Ma tornando ai suoi anni da sindaco, sicuramente i più ruggenti, e alla mancata ricandidatura, proprio dal non aver mandato al macero le bozze del libro, compare la filosofia di un amministratore che ha sempre declinato il quotidiano solo nel paradigma del futuro da consegnare alle giovani generazioni. E così fa sorridere che proprio venerdì sia stato presentato il bando per costruire quella Biblioteca europea da lui immaginata nel 1999 e che, dopo essere stata abbandonata, potrebbe vedere la luce con 27 anni di ritardo. Se ne facciano una ragione i detrattori suoi e del centrodestra, in quei nove anni tutto successe: i grattacieli di Porta Nuova e il Bosco verticale nell'area Garibaldi-Repubblica, le torri di City life, quattro depuratori, il maggior numero di chilometri di metropolitana, i parcheggi interrati, la rinascita della Scala e la nascita dell'Arcimboldi: 6 miliardi di euro investiti più 30 del privato (nazionale e internazionale). Il tutto senza un solo avviso di garanzia per sé o per un assessore delle sue giunte. Difficile con questi numeri e questa fedina penale negargli il titolo di miglior sindaco d'Italia nell'era repubblicana. Di qui il rimpianto, da lui confessato nel libro, per non poter gestire i 18 miliardi assegnati a Milano dal Pnrr e da spendere in appena 5 anni. Perché non c'è dubbio che i 60 immobiliaristi provenienti da tutto il mondo messi al tavolo da Albertini, investirono su Milano proprio perché di lui si fidavano. E da lì tutto è nato.

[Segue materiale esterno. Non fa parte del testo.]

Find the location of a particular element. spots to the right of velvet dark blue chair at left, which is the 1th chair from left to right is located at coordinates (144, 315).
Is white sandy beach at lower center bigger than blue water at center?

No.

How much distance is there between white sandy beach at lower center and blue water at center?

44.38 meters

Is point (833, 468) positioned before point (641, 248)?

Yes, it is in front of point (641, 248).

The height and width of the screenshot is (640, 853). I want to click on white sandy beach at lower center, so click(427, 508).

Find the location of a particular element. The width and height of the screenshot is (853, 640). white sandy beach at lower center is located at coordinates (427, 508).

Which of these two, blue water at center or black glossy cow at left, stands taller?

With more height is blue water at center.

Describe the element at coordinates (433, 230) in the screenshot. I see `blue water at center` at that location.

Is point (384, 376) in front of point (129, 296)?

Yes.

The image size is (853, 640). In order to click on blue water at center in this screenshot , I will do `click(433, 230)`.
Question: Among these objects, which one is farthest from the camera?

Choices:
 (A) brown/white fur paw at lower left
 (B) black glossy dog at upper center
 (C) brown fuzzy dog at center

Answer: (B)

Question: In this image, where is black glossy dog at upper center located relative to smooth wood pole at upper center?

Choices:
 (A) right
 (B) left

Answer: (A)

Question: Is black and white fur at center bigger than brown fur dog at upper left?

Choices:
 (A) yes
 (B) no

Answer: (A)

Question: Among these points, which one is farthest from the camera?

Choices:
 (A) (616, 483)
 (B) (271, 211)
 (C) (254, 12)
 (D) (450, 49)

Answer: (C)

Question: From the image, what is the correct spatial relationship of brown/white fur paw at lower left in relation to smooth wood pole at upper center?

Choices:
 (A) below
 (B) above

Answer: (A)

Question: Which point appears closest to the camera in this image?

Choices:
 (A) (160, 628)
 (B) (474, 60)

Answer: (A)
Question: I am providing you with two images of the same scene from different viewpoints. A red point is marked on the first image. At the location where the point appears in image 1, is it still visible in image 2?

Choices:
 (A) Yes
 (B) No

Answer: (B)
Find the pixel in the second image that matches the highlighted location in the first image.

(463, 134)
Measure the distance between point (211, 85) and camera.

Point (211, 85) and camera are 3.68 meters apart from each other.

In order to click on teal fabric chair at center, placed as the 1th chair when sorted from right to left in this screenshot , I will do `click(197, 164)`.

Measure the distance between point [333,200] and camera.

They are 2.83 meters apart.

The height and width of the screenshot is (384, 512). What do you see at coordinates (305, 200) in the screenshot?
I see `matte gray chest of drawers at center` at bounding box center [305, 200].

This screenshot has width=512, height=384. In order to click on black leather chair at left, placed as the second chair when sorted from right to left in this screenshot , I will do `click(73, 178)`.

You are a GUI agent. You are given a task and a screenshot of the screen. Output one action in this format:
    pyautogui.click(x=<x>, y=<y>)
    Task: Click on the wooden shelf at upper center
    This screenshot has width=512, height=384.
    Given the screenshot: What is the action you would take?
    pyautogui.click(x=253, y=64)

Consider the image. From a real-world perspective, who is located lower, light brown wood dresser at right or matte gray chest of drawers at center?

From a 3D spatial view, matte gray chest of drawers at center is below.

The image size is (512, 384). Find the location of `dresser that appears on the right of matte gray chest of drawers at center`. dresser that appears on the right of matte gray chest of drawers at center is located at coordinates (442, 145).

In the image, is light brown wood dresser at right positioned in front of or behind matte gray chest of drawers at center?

Per il resto, dal libri si ricostruiranno la sua rabbia per la parola «discontinuità» utilizzata da Letizia Moratti al momento di ricevere il testimone di una Milano già lanciata verso l'Expo e i palcoscenici mondiali, i 5Stelle e il disastro «dell'incompetenza al potere», le cinque volte che sarebbe dovuto diventare ministro («due volte ho detto no io, le altre tre qualcuno si è messo di mezzo»), l'Andreotti che a lui ventiseienne in ascensore spiega che per rimanere uomini di potere bisogna «sopire l'invidia» degli altri o di Cossiga che entrando con lui a braccetto a Palazzo Marino davanti ai vigili fatti trovare in alta uniforme, gli aveva suggerito di creare i «corazzieri del sindaco» schizzando anche una perfetta divisa.

Vale da sola i 24 euro la galleria di foto che vanno dalla «bellissima» Didi, la fidanzata giovanile figlia del farmacista di Portovaltravaglia con un Albertini ancora crinito, Gianni Agnelli, un giovane Putin e la regina Elisabetta a Palazzo Marino. Ma anche una Megan Gale per cui ha sempre avuto una platonica inclinazione e quel tuffo in costume e fisico apollineo per inaugurare la piscina Scarioni. Le mutande di Valentino sono nel retro di copertina e all'interno abbondantemente chiosate, così come l'Albertini «albero di Natale» in frac e onorificenze di cui si confessa «collezionista seriale».

Giovedì 31 alle ore 18 «Rivoglio la mia Milano», Talk resiliente alla Fabbrica del Vapore, via Procaccini 4 con Albertini e Rotondo, Vento, Alberoni, Mannheimer, Tortorella.